I’ve been waiting for someone to ask me, “Jay, just who would you say are your biggest influences in your writing?” No one has yet, and I’m sick of waiting.
Traditionally (wow, blogs have been around long enough to develop traditions!), bloggers have been loosely divided into two camps: “thinkers” and “linkers.” The finest examplars of these two schools of thought are Glenn Reynolds, the Instapundit (whose power to draw attention on postings forced the creation of the term “Instalanche”), and the amazing (and now apparently semi-retired) Steven Den Beste, of USS Clueless.
(In Den Beste’s absence, there is no clear successor, but Wretchard of The Belmont Club is probably the most highly regarded “thinker” around.)
I’ve always thought of myself as more of a “thinker” than a “linker.” That’s partly out of laziness; I have plenty of time to think during the day, but linking requires me to take the effort to go out and find interesting stuff to report.
But I’d have to say the writer I most admire would have to be P. J. O’Rourke. Not only is P. J. one of those most rara of avis — a conservative humorist who is actually FUNNY — but he does his homework and knows his stuff. And man, he knows how to write a title. My “In Praise of Civilian Casualties” was inspired by O’Rourke, who comes up with incredibly outrageous (but accurate) titles for his books.
His discussion of how the United States governent works? “Parliament Of Whores.” Economics? “Eat The Rich.” The modern anti-war movement? “Peace Kills.” International diplomacy? “Give War A Chance.” The big crises (poverty, famine, homelessness, plague): “All The Trouble In The World.”
He also has a respectable pedigree. P. J. has worked for the National Lampoon, Rolling Stone, Car & Driver, Automobile, and ABC Radio, among others.
And it doesn’t hurt that he’s now a fellow resident of New Hampshire…
I think one of the finest things he ever wrote was in 1988’s “Holidays In Hell.” In it, he recounted an argument he had with some effete Europeans and, in my opinion, summed up just what it means to be an American. I’m sticking it in the extended section, though, because P.J. gets pretty vulgar and politically incorrect (but screamingly funny). But damn, he’s nails it. Every now and then, I re-read that section for affirmation.
Update: Professor Chaos, in the comments, wishes to assure us that not all members of academia are mindless, liberal drones, and that there people like Professor Chaos who have actually read and agreed with P. J. O’Rourke. Professor Chaos would also like Wizbang readers to go and visit his blog, but is too cheap to fork out for a real blogad, and instead Professor Chaos pimps his site in comments and begs for traffic to his site. I am shocked and appalled by this crass behavior by Professor Chaos, and wish to ask Professor Chaos from engaging in such behavior in the future. You might put up with such shenanigans over at your own site, Professor Chaos, such things will not be tolerated here at Wizbang.

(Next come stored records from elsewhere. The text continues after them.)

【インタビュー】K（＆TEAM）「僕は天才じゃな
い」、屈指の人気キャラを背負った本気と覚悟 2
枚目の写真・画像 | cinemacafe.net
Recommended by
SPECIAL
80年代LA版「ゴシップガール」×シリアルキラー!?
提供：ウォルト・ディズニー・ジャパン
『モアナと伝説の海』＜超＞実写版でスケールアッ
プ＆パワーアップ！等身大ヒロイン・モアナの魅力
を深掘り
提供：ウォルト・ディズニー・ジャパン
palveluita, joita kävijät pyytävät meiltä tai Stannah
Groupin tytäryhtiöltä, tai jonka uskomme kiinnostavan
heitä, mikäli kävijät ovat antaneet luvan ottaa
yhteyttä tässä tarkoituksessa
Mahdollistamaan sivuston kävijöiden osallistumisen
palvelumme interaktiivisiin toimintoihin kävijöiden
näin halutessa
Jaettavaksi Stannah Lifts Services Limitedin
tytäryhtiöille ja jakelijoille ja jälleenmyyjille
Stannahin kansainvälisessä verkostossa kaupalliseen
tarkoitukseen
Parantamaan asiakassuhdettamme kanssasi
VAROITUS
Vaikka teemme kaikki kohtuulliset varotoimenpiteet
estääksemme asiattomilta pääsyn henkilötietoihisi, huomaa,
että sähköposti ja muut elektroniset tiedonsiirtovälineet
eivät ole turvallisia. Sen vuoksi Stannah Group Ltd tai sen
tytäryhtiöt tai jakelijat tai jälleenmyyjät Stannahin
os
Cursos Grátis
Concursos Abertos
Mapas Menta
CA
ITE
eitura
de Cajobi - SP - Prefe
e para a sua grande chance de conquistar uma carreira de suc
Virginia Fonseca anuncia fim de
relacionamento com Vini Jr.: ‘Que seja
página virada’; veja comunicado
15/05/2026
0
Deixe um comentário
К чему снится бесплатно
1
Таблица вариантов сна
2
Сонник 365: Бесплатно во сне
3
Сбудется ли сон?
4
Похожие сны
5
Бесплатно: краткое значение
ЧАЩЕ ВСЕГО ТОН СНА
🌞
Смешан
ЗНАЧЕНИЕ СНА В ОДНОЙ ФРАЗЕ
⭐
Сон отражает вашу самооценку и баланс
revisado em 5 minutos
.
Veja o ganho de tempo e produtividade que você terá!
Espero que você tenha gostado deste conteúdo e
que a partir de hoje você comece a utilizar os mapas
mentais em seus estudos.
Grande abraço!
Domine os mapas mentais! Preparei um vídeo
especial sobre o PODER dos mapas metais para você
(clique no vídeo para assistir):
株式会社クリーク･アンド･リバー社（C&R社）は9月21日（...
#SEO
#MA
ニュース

(Update 2: apparently I am giving people the impression that I coined the phrase “thinkers and linkers.” It is NOT my devising. I think I first read it over on Den Beste’s site, but I could be wrong. I may not know who created it, but it was NOT me. I just wish it was.)
Back in London, I was having dinner in the Groucho Club — this week’s in-spot for what’s left of Britain’s lit gritz and nouveau rock riche — when one person started in on the Stars And Stripes. Eventually he got, as the Europeans always do, to the part about “your country’s never been invaded.” (This fellow had been two during the Blitz, you see.) “You don’t know the horror, the suffering. You think war is…”
“A John Wayne movie,” I said. That’s what you were going to say, wasn’t it? We think war is a John Wayne movie. We think life is a John Wayne movie — with good guys and bad guys, as simple as that. Well, you know something, Mister Limey Poofter? You’re right. And let me tell you who those bad guys are. They’re us. WE BE BAD.
We’re the baddest-ass sons of bitches that ever jogged in Reeboks. We’re three-quarters grizzly bear and two-thirds car wreck and descended from a stock market crash on our mother’s side. You take your Germany, France and Spain, roll them all together and it wouldn’t give us room to park our cars. We’re the big boys, Jack, the original, giant, economy-sized, new and improved butt kickers of all time. When we snort coke in Houston, people lose their hats in Cap D’Antibes. And we’ve got an American Express card credit limit higher than your piss-ant metric numbers go.
“You say our country’s never been invaded? You’re right, little buddy. Because I’d like to see the needle-dicked foreigners who’d have the guts to try. We drink napalm to get our hearts started in the morning. A rape and a mugging is our way of saying ‘Cheerio.’ Hell can’t hold our sock-hops. We walk taller, talk louder, spit further, fuck longer and buy more things than you know the names of. I’d rather be a junkie in a New York City jail than king, queen, and jack of all you Europeans. We eat little countries like this for breakfast and shit them out before lunch.”
Of course, the guy should have punched me. But this was Europe. He just smiled his shabby, superior European smile. (God, don’t these people have dentists?)